[DIRECTION]: Copy the material below word for word, starting at its first line and ending at the line that contains "common name: Booth's evening primrose", with both of those lines included.

(Extracted data entries)
|---|
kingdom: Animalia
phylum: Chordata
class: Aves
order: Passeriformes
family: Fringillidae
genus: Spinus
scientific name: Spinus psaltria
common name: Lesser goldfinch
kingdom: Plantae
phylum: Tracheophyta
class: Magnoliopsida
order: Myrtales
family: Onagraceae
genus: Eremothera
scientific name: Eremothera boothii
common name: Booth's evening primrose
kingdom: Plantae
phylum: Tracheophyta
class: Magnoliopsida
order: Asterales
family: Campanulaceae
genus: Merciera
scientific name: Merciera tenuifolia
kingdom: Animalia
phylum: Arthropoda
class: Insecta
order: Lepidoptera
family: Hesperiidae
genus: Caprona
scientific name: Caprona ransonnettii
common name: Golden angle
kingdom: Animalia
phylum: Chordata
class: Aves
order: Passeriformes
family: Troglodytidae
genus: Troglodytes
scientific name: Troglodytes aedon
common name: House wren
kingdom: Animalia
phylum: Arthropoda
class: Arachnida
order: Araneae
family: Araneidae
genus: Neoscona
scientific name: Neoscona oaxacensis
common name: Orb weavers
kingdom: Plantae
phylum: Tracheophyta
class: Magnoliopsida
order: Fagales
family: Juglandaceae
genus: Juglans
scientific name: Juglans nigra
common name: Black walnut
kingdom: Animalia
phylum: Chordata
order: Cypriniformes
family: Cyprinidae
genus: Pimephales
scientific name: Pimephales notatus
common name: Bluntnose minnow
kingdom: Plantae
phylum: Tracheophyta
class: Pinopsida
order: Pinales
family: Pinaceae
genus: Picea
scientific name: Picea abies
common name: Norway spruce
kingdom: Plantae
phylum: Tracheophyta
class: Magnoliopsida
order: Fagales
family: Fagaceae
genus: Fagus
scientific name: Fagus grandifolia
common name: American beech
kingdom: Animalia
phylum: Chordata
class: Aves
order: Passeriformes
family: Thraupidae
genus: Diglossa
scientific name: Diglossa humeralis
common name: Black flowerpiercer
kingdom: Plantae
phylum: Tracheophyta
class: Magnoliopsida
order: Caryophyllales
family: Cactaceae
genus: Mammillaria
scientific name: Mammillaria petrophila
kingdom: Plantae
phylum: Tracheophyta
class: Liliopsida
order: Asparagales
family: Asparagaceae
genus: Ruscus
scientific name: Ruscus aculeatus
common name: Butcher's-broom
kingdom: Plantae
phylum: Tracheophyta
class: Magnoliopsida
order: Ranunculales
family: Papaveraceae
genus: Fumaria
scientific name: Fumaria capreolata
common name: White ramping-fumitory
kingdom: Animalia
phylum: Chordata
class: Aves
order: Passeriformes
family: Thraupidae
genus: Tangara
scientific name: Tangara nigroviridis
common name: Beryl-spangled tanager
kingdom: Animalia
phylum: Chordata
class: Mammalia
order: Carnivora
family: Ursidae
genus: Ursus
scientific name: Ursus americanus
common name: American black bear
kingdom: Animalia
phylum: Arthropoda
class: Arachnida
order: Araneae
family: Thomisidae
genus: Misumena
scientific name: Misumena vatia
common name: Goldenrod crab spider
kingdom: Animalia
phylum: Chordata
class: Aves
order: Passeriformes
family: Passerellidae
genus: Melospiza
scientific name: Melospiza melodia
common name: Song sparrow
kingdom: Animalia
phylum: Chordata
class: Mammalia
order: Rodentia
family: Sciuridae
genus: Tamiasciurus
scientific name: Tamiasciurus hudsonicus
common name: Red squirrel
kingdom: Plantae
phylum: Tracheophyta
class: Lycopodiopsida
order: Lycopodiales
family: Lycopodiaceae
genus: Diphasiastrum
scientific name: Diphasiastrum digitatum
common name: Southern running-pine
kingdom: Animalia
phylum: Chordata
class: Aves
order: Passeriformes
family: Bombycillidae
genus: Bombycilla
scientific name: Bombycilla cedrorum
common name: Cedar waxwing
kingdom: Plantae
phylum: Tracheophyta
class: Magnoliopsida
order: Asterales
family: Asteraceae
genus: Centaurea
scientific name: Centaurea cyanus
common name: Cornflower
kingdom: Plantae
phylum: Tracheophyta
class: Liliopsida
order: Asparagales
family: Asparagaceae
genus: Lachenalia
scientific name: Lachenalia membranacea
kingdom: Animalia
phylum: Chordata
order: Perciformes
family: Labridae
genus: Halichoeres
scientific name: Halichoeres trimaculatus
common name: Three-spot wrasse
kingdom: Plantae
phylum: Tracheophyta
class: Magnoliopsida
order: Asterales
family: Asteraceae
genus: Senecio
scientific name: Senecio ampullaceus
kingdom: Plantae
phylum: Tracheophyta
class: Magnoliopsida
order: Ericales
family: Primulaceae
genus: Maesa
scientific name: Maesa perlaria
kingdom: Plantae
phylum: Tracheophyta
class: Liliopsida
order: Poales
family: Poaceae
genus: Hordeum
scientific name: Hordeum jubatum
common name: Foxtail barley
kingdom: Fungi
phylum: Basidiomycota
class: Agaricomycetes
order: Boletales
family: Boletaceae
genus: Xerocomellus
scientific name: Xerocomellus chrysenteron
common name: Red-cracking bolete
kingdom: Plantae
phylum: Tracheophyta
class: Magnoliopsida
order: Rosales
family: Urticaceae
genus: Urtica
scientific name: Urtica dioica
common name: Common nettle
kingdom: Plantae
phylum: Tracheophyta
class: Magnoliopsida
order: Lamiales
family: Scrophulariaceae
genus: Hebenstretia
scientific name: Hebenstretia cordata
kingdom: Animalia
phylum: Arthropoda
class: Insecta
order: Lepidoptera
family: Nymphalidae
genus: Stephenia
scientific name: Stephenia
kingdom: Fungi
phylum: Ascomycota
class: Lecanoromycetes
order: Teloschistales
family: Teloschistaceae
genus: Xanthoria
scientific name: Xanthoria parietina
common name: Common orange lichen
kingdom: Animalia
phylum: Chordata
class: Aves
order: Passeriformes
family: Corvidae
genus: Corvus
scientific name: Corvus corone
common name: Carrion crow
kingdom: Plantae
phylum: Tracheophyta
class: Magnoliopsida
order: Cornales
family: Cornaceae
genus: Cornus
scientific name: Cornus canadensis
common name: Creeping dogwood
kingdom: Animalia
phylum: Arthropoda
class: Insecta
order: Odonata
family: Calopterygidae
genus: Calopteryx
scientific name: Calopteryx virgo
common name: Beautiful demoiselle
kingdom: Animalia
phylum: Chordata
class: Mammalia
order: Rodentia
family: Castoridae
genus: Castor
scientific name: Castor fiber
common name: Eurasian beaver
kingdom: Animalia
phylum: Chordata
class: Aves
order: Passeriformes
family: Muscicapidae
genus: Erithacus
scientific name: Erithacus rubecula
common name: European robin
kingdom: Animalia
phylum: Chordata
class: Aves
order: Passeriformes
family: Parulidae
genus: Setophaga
|---|
[EXERCISE OUTPUT]:
kingdom: Animalia
phylum: Chordata
class: Aves
order: Passeriformes
family: Fringillidae
genus: Spinus
scientific name: Spinus psaltria
common name: Lesser goldfinch
kingdom: Plantae
phylum: Tracheophyta
class: Magnoliopsida
order: Myrtales
family: Onagraceae
genus: Eremothera
scientific name: Eremothera boothii
common name: Booth's evening primrose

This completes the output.